#### Data for this task ####

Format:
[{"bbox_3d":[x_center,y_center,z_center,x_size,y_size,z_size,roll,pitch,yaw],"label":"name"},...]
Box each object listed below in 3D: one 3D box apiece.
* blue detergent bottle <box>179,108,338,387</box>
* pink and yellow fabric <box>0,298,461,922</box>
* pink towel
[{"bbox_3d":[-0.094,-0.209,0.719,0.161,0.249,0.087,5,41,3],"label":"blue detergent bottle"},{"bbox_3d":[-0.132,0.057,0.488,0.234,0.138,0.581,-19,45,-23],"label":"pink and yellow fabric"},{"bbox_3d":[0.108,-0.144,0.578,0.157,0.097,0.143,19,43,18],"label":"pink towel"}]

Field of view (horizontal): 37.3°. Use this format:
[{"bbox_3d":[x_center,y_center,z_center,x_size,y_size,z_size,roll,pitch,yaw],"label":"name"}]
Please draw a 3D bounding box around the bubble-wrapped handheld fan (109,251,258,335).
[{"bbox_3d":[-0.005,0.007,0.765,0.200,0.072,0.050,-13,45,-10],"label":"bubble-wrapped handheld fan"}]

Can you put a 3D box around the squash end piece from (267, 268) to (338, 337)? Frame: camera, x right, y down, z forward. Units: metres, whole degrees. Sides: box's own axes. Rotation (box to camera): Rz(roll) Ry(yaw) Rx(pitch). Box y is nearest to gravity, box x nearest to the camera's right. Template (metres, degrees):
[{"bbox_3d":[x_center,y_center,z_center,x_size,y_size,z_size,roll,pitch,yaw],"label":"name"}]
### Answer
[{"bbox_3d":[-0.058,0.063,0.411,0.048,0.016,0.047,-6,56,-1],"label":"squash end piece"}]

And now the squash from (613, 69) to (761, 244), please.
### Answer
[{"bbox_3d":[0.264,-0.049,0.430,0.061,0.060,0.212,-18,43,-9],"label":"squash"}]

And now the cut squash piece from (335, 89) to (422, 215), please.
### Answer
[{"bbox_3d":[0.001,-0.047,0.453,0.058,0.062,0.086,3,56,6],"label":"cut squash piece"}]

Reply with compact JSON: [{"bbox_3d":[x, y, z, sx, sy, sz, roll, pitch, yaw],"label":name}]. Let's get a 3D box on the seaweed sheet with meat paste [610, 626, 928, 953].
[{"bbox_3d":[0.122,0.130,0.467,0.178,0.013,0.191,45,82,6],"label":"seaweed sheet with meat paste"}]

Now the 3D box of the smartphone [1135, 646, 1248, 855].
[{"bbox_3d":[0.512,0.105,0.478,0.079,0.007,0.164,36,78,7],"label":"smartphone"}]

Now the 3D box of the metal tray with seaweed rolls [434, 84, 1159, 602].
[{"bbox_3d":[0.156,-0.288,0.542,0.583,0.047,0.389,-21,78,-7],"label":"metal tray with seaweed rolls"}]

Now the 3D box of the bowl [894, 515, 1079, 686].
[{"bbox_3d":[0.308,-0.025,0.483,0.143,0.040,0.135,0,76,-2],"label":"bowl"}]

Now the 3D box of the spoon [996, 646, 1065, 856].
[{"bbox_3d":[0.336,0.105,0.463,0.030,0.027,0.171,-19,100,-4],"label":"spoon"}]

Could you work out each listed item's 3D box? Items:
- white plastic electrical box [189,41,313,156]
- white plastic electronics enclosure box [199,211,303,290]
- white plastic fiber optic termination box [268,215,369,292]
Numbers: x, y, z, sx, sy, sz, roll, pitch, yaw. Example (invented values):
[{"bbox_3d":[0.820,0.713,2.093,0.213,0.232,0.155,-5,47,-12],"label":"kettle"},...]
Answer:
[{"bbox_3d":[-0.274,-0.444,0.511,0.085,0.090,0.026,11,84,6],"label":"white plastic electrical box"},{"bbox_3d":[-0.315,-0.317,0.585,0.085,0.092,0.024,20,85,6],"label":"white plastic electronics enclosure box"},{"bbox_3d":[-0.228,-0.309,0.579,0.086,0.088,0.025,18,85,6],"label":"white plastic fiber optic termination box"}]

####

### Instructions for the task
Across the whole listing above, report each line that includes "from".

### Solution to this task
Can you put a 3D box around the squash end piece from (267, 268) to (338, 337)? Frame: camera, x right, y down, z forward. Units: metres, whole degrees. Sides: box's own axes. Rotation (box to camera): Rz(roll) Ry(yaw) Rx(pitch). Box y is nearest to gravity, box x nearest to the camera's right. Template (metres, degrees):
And now the squash from (613, 69) to (761, 244), please.
And now the cut squash piece from (335, 89) to (422, 215), please.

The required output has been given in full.